From an ABC perspective, the difficulty in calibrating the tolerance ε sounds more accute than usual, as the size of the subset comes as an additional computing parameter. Bootstrapping options seem impossible to implement in a large size setting.

An MCMC issue with this proposal is that designing the move across the subset space is both paramount for its convergence properties and lacking in geometric intuition. Indeed, two subsets with similar summary statistics may be very far apart… Funny enough, in the representation of the joint Markov chain, the parameter subchain is secondary if crucial to avoid intractable normalising constants. It is also unclear for me from reading the paper maybe too quickly whether or not the separate moves when switching and when not switching subsets retain the proper balance condition for the pseudo-joint to still be the stationary distribution. The stationarity for the subset Markov chain is straightforward by design, but it is not so for the parameter.

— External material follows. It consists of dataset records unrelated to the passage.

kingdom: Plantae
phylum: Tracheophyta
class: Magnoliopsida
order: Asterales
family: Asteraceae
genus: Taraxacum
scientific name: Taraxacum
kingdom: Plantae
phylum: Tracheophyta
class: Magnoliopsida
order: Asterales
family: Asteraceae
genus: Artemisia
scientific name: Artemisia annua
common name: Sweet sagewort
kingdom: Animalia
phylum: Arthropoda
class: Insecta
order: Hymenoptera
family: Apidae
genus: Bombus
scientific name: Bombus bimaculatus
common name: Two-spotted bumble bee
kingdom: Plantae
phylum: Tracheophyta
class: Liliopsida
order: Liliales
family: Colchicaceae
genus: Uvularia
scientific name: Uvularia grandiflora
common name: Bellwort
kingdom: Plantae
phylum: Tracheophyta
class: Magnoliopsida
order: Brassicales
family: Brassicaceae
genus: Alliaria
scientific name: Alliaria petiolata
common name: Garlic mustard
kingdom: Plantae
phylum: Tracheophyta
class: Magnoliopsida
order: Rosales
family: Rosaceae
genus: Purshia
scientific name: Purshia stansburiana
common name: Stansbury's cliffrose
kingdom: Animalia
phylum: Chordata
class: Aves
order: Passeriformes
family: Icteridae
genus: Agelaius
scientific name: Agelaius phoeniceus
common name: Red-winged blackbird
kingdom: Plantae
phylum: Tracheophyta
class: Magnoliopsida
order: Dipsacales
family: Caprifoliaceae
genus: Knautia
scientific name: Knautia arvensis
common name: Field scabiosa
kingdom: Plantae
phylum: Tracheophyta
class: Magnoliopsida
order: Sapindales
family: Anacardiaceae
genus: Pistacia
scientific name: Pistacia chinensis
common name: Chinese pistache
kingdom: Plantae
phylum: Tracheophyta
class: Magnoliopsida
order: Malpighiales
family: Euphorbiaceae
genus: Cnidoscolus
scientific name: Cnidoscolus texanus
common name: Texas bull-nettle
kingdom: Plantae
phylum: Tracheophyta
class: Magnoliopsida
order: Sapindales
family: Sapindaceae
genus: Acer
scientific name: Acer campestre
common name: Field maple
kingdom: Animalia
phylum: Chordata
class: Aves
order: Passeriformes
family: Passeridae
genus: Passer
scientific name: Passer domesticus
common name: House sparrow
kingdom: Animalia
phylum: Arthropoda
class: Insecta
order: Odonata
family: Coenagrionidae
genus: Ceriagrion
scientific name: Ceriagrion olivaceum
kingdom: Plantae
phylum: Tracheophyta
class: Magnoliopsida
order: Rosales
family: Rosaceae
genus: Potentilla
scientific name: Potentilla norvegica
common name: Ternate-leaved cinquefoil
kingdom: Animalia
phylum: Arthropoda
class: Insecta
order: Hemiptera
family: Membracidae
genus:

In case of switched subset, simulating from the true full conditional given the subset would work, but not simulated  by a fixed number L of MCMC steps.

The lightweight technology therein shows its muscles on an handwritten digit recognition example where it beats regular MCMC by a factor of 10 to 20, using only 100 datapoints instead of the 10⁴ original datapoints. While very nice and realistic, this example may be misleading in that 100 digit realisations may be enough to find a tolerable approximation to the true MAP. I was also intrigued by the processing of the probit example, until I realised the authors had integrated the covariate out and inferred about the mean of that covariate, which means it is not a genuine probit model.